Considering the number of polarizing conflicts that go on between the Bitcoin and Bitcoin Cash communities, it would probably be a shock to many that a Bitcoin Core developer reached out to the Bitcoin Cash project and helped repair a potentially crippling community.
But this is precisely what happened, according to Cory Fields, a Bitcoin Core developer.
“On April 25, 2018, I anonymously and privately disclosed a critical vulnerability in Bitcoin Cash, one of the world’s most valuable cryptocurrencies—not to be confused with Bitcoin. A successful exploit of this vulnerability could have been so disruptive that transacting Bitcoin Cash safely would no longer be possible, completely undermining the utility (and thus the value) of the currency itself. Instead, the vulnerability was fixed without incident, and publicly disclosed on May 7, 2018,” he wrote in his Medium blog.
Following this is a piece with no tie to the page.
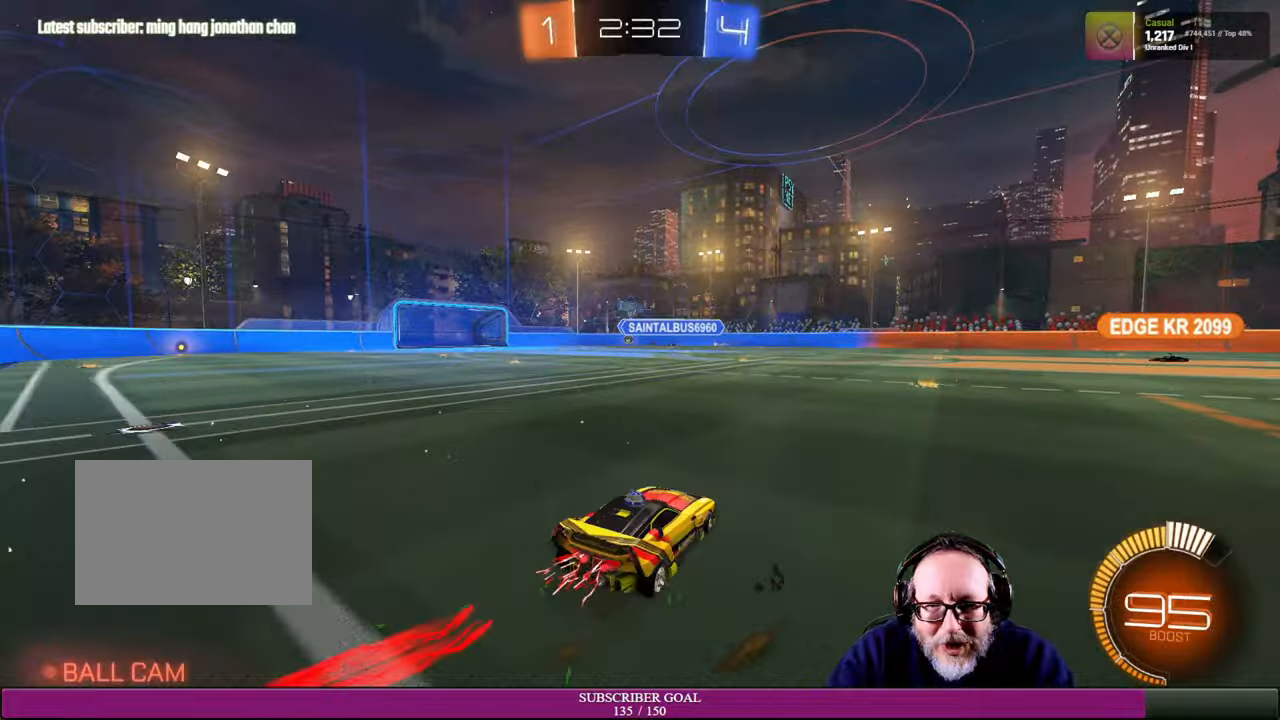
{"buttons": ["R1", "R2"], "left_stick": "left", "right_stick": "center", "events": [[384, "R1", "down"]]}
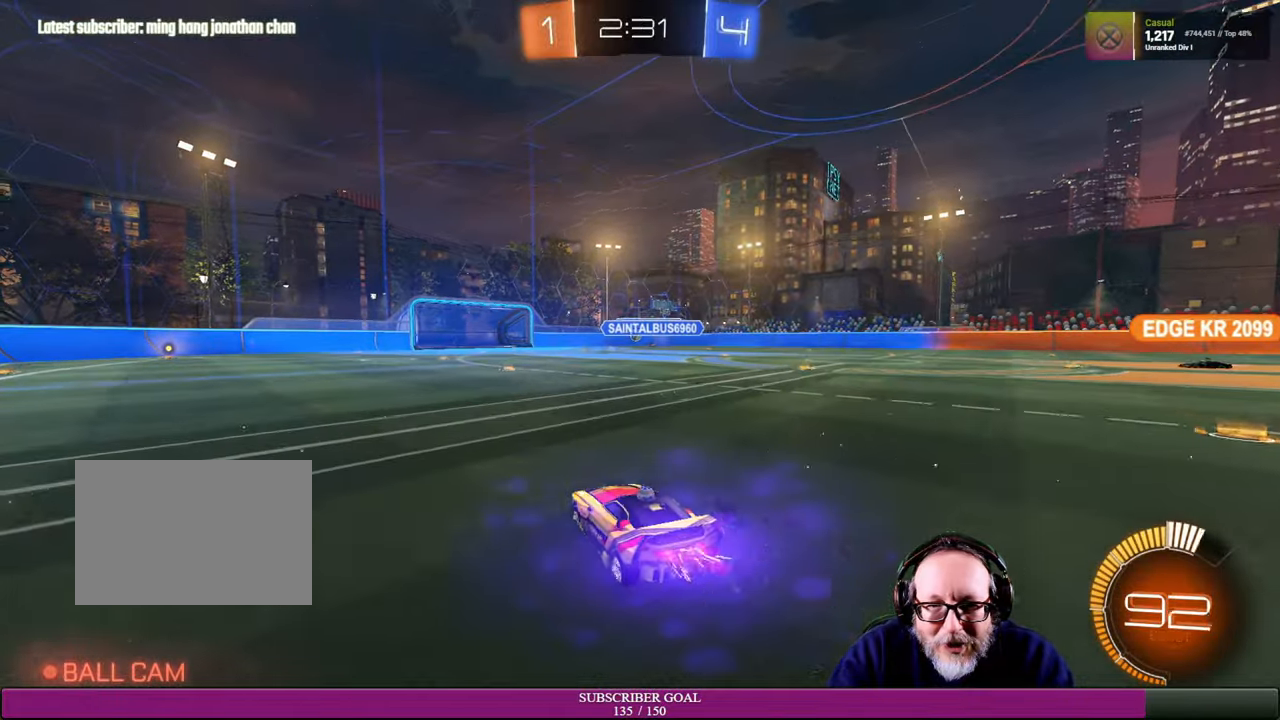
{"buttons": ["R2"], "left_stick": "center", "right_stick": "center", "events": [[34, "R1", "up"], [100, "left_stick", "center"], [284, "left_stick", "right"], [484, "left_stick", "center"]]}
Fields’ disclosure of his reporting of the bug on Friday, at least according to him, is not “a slight against Bitcoin Cash” but rather an exposition of a real-world scenario that could be used to educate individual developers on the responsibilities that they have and the dangers that they could expose millions of people to. It is, in his words, “a wake-up call to companies who have not adequately prepared for this type of scenario”.
The Bitcoin ABC incident report agrees that a hacker indeed could have crippled the Bitcoin Cash network. In its conclusion, the developers thanked whoever disclosed the vulnerability, adding that “they provided a clear and professional report”.
At the time, the developers did not know that the report was made by Cory Fields, but that knowledge is unlikely to change anything at this point.
The May 17 hard fork of Bitcoin Cash, which released the 0.17.0 version of Bitcoin ABC, included the fix as well as an increase in block size to 32 MB.
Since Bitcoin Cash split from the original Bitcoin mainnet, two other forks of the cryptocurrency have appeared: Bitcoin Clashic and Bitcoin Candy.
At this point, administrative announcements from both coins give no indication that they’ve spotted this vulnerability, meaning that they might still have it in their code, even after the May 10 update that Bitcoin Candy underwent.